Dolutegravir was approved in the United States and EU in 2013 in film-coated tablet form (Tivicay). It was registered in many countries in 2014. A fixed-dose combination with dolutegravir, abacavir, and lamivudine is also available (Triumeq). In 2017, a combination product with rilpivirine was launched in the US (Juluca).
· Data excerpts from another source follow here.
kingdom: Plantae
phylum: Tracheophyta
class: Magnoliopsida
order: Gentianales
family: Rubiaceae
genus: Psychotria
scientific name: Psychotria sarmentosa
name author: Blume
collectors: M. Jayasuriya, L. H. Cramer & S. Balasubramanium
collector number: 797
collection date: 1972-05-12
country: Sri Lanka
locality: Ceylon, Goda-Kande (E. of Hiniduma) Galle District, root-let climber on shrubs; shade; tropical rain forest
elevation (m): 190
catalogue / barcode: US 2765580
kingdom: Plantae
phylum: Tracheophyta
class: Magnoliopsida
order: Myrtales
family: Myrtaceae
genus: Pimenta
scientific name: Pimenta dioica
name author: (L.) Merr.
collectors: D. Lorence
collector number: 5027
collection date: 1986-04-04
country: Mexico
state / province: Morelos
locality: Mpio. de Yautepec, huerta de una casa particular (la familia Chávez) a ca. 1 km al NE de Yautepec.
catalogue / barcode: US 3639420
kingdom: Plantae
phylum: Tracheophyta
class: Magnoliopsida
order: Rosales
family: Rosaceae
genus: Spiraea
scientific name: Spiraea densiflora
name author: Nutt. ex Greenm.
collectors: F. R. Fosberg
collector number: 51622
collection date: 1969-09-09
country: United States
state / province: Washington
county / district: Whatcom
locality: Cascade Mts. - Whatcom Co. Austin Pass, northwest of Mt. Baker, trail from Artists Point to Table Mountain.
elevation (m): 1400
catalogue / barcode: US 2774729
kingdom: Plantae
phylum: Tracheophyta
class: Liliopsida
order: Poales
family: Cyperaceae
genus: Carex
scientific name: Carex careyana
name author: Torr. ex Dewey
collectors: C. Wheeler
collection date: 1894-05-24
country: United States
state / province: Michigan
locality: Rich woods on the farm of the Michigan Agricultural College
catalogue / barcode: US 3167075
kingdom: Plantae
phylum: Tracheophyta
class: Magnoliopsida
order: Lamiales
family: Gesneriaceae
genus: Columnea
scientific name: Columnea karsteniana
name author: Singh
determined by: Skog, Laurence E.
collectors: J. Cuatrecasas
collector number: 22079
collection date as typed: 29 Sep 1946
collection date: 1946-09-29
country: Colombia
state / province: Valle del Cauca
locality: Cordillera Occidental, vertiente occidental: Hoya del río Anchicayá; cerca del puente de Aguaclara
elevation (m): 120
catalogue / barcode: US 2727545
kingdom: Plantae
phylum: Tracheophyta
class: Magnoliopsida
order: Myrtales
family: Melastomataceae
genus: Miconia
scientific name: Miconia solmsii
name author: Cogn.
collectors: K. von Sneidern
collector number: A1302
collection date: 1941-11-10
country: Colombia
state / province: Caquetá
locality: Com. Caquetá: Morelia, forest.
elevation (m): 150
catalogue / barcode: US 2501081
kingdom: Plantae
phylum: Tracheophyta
It was approved in the EU in 2018 and in many countries in 2019. Dolutegravir is further also combined with lamivudine fixed (Dovato, approval 2019).

Structure and properties

Dolutegravir (C20H19F2N3O5, Mr = 419.4 g/mol) is present in the drug as dolutegravir sodium, a white to yellowish powder that is sparingly soluble in water. It is a tricyclic carbamoylpyridone.

Effects

Dolutegravir (ATC J05AX12) has antiviral properties against HIV. It is a specific inhibitor of HIV integrase, an enzyme responsible for the integration of the HIV genome into the host cell genome at the onset of infection. This prevents the virus from replicating. Dolutegravir has a half-life of approximately 14 hours and remains bound to integrase for days.

Indications

For treatment of HIV-1 infection (combination antiretroviral therapy).

Dosage

According to the SmPC. Tablets are taken once daily, regardless of meals.

Contraindications

  • Hypersensitivity
  • Dolutegravir should not be co-administered with dofetilide because it inhibits its renal elimination via OCT2

Full precautions can be found in the drug label.

Interactions

Dolutegravir is metabolized primarily by UGT1A1, with involvement of CYP3A. Metabolic inducers may decrease plasma concentrations. Antacids, laxatives, iron, calcium, and buffered drugs should be administered at least two hours apart because they may reduce absorption.

Adverse effects

The most common possible adverse effects include headache, nausea, and diarrhea.